Il est assez difficile de recommander cette application si vous n’avez jamais joué à 7 Wonders. Ce n’est pas une question de difficulté (le tutoriel, pour le jeu de base comme pour les extensions, est vraiment très bien fait), mais d’adhésion. 7 Wonders est un jeu qui profite tellement du pouvoir immersif de son matériel, de ses illustrations, qu’on imagine difficilement quelqu’un être convaincu d’acheter le jeu de société après avoir essayé le jeu mobile (sauf justement pour passer à l’étape supérieure). D’autant que le jeu est si fluide que vous pourrez finir les trois âges en cinq minutes, sans vous rendre compte assez bien de la passionnante tacticité de 7 Wonders. Peut-être aurais-je préféré qu’à la manière du portage d’Isle of Skye, l’écran de jeu prenne l’espace nécessaire pour déployer notre Cité, nous laissant regarder les cartes de nos adversaires seulement en cliquant sur le nom de leur Cité ? Difficile à dire bien sûr sans avoir eu cette proposition sous les yeux, et il est évident que l’on aurait risqué de perdre cette fois en tacticité (avec la capacité à embrasser toutes les Cités d’un seul regard) pour gagner en immersion…

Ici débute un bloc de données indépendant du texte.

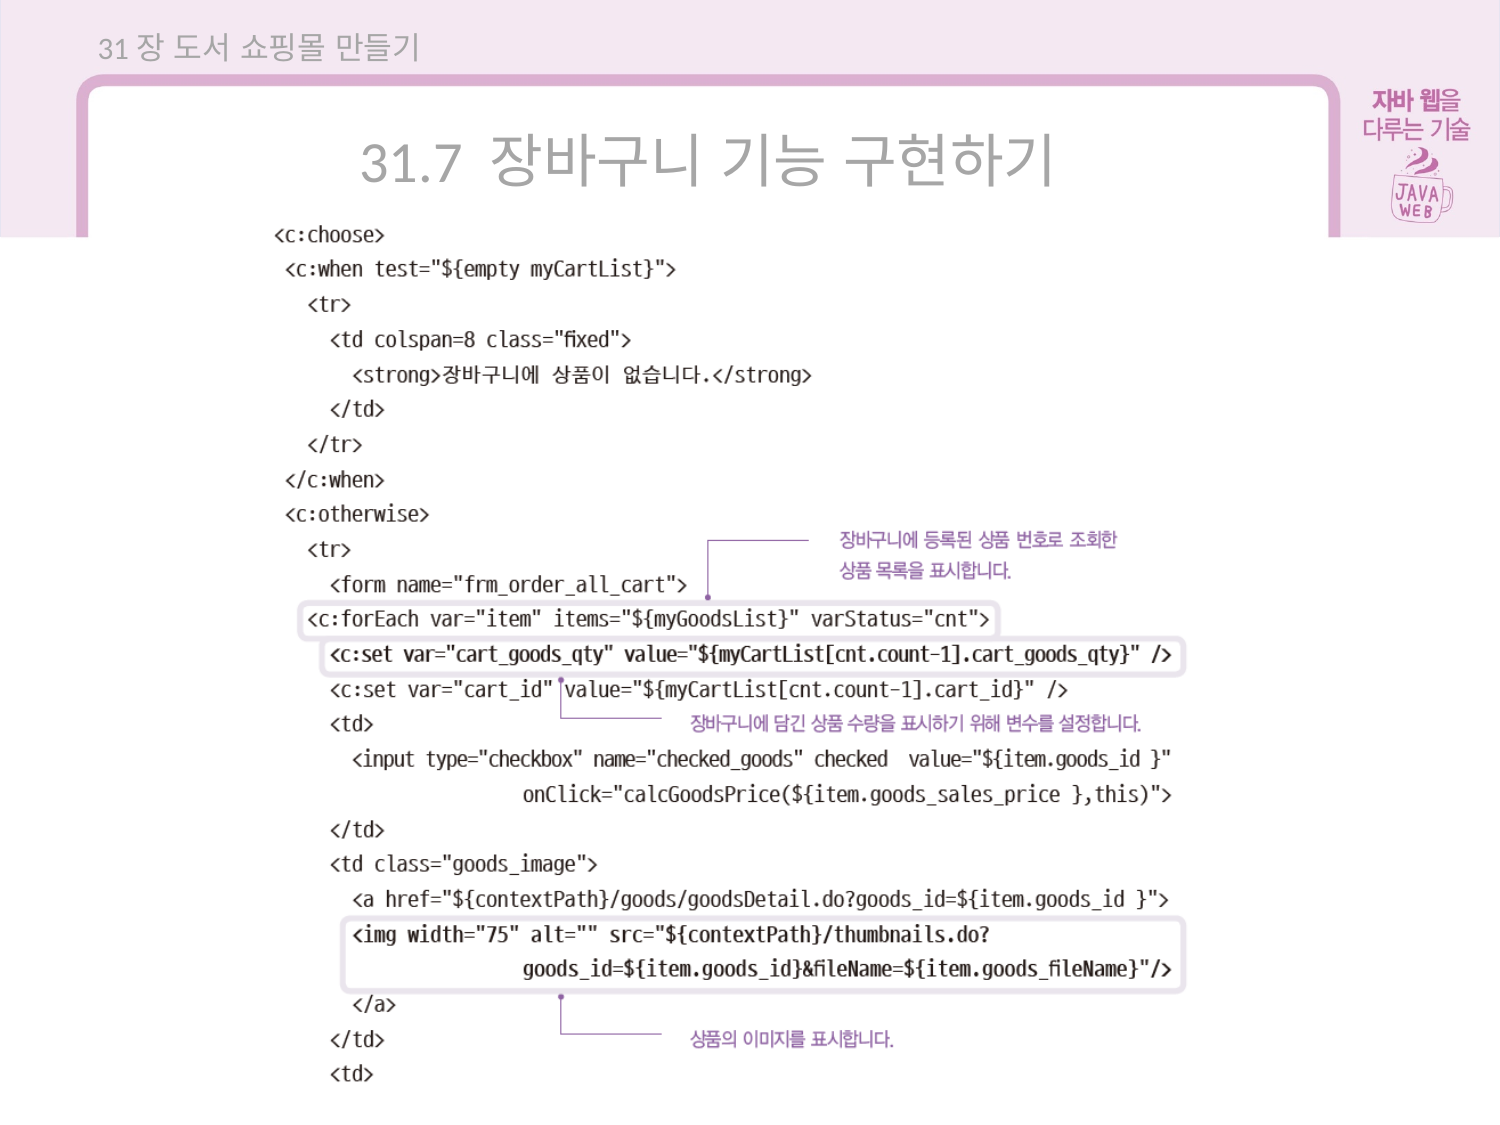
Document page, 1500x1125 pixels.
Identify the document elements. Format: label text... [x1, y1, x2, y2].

picture [0, 0, 1500, 1125]
text_box 31.7 장바구니 기능 구현하기 [96, 117, 1321, 202]
text_box 31장 도서 쇼핑몰 만들기 [82, 0, 1133, 74]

Je suis pourtant très loin de la condamner : il me semble qu’elle représente un formidable plus pour les joueurs habitués au jeu physique, et pouvant donc profiter pleinement de ce que l’application leur apporte, malgré son abstraction relative. Ceux-là seront ravis de pouvoir jouer même en l’absence de leurs habituels compagnons, soit contre eux en ligne, soit contre des joueurs inconnus, soit hors ligne contre des intelligences artificielles, de trois à sept joueurs, et verront assurément la concision des parties comme un véritable plus pour les enchaîner, poursuivre leur appropriation du jeu et parfaire leur stratégie.
7 Wonders : une des merveilles du jeu de société
Malgré sa publication en 2010, donc relativement récente, il y a longtemps que 7 Wonders est considéré comme un jeu de société culte et comme un classique. Si on peut ne pas apprécier sa part d’aléa, son système de score varié, le partage des mains (pour essayer de deviner les reproches qu’un joueur avec des goûts très pointus pourrait lui adresser), il est impossible d’être insensible à sa force de proposition, graphique et mécanique. 7 Wonders est en effet un jeu superbe, accessible et riche, qui a le luxe de se renouveler régulièrement, ce qui en fait sans aucun doute une de ces merveilles du jeu de société qu’il est simplement impensable de ne pas au moins essayer.